Giving the user root access is not the same as giving apps root access. The user having a root access shell is not nearly as harmful as having apps able to request it.
Apps can and will coerce users into doing things they shouldn't. Root access is inherently not required by someone like a firewall configuration GUI and not the right way for the implementation to be made. That's an example of an insecure implementation leading people to believe it requires giving broad root access to the OS and the app when it's not needed by a well written implementation. It's similar to apps demanding a permission like Contacts and refusing to work without it despite it not being required, which is why GrapheneOS provides Contact Scopes and similar features for overruling the demands from the apps. App accessible root access goes against the Android and GrapheneOS privacy and security approach to an extreme.
oneshtein•4mo ago
Nubia was hacked remotely. It received no updates for years, so it was an easy target. I unlocked Nubia and plan to install LineAge OS to it when my Pixel 5 will die.

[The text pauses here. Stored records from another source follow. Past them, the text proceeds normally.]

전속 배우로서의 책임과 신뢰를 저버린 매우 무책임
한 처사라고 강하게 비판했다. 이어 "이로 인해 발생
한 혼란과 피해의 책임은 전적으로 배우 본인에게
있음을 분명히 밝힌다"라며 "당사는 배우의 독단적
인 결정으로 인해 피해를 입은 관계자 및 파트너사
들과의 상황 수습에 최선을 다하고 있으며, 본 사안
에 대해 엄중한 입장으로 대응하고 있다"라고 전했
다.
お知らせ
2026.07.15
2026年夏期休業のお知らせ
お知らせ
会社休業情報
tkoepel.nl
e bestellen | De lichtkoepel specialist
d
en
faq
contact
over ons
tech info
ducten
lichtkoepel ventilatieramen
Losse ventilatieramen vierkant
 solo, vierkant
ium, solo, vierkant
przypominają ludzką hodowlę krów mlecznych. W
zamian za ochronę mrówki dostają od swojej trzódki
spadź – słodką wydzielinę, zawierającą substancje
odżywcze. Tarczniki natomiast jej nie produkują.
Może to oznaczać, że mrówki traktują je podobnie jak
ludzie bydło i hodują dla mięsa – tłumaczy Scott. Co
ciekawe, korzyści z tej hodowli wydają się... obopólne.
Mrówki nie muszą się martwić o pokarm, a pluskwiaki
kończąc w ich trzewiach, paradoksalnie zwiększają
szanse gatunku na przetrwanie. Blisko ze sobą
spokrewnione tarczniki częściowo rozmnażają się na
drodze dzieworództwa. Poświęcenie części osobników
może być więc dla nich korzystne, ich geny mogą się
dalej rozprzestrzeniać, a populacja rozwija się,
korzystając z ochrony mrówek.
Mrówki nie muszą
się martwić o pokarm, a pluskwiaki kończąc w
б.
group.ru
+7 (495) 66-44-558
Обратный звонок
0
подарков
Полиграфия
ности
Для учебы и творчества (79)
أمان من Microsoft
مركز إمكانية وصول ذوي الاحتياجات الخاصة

Pixel 5 was hacked from close distance via WiFi or BT.
Pixel 6 with Graphene is not hacked yet.
Lack of root doesn't protect me.
However, I use SafeDot to monitor phone access to microphone, camera, GPS, so I'm alerted when it starts to beep, which creates problems for spies, so SafeDot is banned by Google at request of СІА. I cannot fix this, because Google controls my phone instead of me. SafeDot still works on Pixel6 GrapheneOS with warning notification about it «unsafety» though.
treyd•4mo ago
There needs to be some escape hatch that you can use, even if your grandma doesn't have access to it.
charcircuit•4mo ago
treyd•4mo ago
The point is that you should always be some supported workflow instead of the user having to go out of their way and modifying the base system.